I'm familiar with Lytton Strachey's Eminent Victorians, and when I read it I liked it because it was so rude and cutting about characters who were regarded as saints by the Victorians. The authors of this book have got into the same spirit in their account of the men who grace the City pages of the national newspapers. They tell the story with a sense of humour - chapter titles like 'The Euthanasia of Captain Mainwaring' and a stylish turn of phrase, 'Being the British Government, trained in the art of taking no action for decades at a time...'
Having been to a public school, I always thought the East India Company was something rather wonderful. But the truth is rather horrible.
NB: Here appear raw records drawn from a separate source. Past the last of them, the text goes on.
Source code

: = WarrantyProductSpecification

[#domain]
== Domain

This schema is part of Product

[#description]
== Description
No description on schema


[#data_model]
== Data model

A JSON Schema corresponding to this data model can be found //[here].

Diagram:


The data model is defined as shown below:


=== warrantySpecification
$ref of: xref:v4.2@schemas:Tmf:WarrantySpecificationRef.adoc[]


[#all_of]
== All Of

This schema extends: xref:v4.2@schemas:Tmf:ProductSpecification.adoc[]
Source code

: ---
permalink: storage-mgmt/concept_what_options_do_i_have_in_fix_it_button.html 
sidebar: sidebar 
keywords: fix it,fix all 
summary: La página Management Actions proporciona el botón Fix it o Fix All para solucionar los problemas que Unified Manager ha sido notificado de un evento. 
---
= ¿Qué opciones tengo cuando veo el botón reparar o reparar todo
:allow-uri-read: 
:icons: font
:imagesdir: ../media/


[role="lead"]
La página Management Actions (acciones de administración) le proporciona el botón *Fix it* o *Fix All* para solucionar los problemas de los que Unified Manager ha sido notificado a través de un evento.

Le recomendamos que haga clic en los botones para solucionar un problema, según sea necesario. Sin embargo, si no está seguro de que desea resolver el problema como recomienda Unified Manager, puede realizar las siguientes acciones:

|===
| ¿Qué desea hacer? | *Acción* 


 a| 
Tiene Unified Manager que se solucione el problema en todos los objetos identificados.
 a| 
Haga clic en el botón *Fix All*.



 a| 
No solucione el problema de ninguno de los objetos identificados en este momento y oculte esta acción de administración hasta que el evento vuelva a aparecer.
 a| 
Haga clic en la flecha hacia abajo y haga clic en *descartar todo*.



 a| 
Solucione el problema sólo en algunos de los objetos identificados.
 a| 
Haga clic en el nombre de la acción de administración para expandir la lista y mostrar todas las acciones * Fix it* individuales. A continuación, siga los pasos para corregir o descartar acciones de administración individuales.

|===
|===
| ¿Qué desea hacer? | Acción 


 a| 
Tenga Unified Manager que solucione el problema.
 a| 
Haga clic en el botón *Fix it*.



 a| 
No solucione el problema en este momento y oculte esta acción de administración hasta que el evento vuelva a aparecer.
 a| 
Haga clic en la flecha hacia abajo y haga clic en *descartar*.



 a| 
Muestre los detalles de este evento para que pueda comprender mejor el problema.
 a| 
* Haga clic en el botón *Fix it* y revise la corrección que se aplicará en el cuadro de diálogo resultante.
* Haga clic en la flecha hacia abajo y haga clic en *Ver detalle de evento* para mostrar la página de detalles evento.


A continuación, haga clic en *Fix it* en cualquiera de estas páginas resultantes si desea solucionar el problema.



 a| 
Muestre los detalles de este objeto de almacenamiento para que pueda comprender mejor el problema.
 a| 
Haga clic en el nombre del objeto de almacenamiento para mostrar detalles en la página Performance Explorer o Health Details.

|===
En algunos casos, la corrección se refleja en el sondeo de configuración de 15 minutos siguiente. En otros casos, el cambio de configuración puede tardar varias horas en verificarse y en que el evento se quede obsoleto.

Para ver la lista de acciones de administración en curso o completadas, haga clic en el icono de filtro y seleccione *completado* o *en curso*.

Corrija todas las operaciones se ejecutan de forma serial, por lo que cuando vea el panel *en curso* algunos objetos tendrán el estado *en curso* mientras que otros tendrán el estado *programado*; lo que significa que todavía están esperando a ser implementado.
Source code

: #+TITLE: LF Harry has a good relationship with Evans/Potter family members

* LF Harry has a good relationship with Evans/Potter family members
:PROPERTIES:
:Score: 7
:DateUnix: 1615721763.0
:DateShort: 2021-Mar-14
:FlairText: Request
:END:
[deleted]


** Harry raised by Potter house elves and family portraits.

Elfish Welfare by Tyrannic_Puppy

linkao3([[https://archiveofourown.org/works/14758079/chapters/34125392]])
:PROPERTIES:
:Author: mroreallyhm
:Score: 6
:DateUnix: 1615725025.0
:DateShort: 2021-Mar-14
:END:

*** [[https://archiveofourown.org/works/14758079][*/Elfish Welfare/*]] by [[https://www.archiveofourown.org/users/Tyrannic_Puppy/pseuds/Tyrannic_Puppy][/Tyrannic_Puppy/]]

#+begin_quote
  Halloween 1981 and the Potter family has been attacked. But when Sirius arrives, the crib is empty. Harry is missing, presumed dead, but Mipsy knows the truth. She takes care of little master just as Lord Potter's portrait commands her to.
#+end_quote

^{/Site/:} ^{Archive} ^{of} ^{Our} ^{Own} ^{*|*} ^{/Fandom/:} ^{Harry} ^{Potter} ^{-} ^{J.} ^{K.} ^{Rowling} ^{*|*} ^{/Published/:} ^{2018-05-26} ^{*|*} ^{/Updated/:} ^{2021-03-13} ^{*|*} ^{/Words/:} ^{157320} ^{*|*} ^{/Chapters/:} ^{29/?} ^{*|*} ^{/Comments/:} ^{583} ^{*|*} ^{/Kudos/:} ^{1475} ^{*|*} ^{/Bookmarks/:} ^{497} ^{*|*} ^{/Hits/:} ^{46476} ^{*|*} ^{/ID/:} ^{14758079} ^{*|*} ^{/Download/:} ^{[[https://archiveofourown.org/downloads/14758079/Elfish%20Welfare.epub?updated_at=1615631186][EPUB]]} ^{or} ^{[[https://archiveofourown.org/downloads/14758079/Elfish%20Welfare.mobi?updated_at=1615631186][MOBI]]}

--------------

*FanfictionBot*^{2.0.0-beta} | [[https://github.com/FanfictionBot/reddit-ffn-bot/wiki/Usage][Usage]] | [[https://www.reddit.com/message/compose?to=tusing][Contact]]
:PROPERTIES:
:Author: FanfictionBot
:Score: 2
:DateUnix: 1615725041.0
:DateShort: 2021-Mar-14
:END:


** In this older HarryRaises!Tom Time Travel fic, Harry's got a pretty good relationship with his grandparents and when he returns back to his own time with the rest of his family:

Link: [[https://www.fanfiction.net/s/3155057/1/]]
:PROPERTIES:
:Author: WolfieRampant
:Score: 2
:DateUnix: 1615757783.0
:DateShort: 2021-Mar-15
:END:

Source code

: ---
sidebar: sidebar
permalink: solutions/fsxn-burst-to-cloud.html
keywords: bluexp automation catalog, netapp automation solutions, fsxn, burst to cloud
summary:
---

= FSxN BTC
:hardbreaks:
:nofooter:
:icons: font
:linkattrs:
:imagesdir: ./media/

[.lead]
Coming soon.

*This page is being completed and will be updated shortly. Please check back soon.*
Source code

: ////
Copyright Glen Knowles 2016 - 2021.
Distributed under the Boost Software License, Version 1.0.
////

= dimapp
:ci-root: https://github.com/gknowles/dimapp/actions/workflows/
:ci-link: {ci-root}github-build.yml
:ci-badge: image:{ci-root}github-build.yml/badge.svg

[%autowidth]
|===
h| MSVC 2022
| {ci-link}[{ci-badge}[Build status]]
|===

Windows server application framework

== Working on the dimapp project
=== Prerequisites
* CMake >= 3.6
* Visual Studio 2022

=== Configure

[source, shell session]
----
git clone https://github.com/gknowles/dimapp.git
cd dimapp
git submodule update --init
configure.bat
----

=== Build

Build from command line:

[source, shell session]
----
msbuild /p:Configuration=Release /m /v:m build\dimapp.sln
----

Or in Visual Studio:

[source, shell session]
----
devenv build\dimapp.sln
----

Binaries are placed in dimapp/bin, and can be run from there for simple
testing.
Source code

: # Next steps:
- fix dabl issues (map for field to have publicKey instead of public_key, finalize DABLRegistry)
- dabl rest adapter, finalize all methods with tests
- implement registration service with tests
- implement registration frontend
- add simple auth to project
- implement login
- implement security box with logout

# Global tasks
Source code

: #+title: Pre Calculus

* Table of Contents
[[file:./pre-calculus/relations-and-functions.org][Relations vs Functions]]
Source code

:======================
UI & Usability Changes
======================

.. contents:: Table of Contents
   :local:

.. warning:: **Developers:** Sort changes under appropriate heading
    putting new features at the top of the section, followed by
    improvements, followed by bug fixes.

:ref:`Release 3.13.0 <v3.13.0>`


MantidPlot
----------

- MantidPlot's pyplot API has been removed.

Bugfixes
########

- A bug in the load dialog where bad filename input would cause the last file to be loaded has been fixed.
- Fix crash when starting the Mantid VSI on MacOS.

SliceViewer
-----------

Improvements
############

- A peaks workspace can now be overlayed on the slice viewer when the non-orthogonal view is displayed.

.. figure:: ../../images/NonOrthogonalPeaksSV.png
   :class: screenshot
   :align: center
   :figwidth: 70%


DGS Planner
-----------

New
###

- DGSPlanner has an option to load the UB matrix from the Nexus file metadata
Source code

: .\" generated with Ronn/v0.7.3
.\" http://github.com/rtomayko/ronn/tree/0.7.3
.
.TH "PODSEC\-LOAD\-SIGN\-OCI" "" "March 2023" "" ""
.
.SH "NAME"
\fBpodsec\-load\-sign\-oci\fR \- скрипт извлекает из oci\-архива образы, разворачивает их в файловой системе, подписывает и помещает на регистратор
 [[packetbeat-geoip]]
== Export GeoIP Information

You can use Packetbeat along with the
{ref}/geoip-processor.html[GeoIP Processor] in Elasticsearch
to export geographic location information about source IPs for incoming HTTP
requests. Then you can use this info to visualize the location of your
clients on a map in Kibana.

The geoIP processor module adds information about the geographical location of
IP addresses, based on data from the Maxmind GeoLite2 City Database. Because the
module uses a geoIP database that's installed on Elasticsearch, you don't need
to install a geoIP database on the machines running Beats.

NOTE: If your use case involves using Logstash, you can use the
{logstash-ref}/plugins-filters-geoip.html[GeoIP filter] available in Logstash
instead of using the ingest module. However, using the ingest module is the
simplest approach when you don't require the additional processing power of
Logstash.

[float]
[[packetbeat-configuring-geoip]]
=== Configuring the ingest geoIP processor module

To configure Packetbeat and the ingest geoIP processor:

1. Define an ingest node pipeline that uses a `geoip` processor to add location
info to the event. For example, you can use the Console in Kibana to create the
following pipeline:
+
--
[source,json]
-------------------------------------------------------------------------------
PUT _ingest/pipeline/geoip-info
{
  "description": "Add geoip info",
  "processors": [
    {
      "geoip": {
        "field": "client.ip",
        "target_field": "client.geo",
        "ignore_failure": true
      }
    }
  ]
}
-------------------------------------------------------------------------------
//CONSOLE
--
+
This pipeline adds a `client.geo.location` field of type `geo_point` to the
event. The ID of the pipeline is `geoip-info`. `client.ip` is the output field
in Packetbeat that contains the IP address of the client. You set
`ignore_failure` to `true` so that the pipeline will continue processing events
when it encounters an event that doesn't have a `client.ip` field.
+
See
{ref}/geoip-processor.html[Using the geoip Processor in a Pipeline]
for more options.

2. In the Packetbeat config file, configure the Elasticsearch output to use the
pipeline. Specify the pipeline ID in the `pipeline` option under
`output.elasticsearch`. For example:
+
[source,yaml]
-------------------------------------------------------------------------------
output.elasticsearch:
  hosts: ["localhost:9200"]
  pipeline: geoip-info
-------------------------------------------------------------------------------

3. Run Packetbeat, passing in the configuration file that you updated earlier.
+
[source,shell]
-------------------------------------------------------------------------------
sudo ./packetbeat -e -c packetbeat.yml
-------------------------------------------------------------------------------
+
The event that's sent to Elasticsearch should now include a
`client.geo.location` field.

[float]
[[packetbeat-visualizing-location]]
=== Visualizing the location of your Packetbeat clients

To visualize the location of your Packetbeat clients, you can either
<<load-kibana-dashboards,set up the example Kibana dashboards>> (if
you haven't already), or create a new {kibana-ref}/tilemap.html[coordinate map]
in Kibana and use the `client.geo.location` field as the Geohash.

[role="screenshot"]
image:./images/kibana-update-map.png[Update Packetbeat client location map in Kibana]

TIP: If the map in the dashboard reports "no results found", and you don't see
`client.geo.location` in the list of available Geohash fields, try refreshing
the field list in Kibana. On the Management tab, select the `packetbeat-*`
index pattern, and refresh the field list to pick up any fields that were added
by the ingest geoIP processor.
Having been to Oxford, organisations like BP, BZW and the BBC, were the proper destinations for the young elite, but again the truth is that their size makes them appear to be something they're not.
Simms and Boyle demolish corporate pretentions with gossipy asides and irreverent details. Cyril Connolly said of Eminent Victorians, it was a guilty pleasure, you kept wanting to creep back and read some more, like a child helping himself to forbidden spoonfuls of jam. This book is just like that, and more, because it ends up with an impassioned anti-corporate treatise arguing for human-scale organisations, which give employees a say. Human beings crave meaning as well as money, and 'history' is very important in the creation of purposeful businesses.
The catastrophe of the First World War was Strachey's motivation, the meltdown of 2008 has provided the authors with the material to demolish widely-accepted myths. I hope the BBC encourages the authors to make a documentary of the book! But I shan't hold my breath.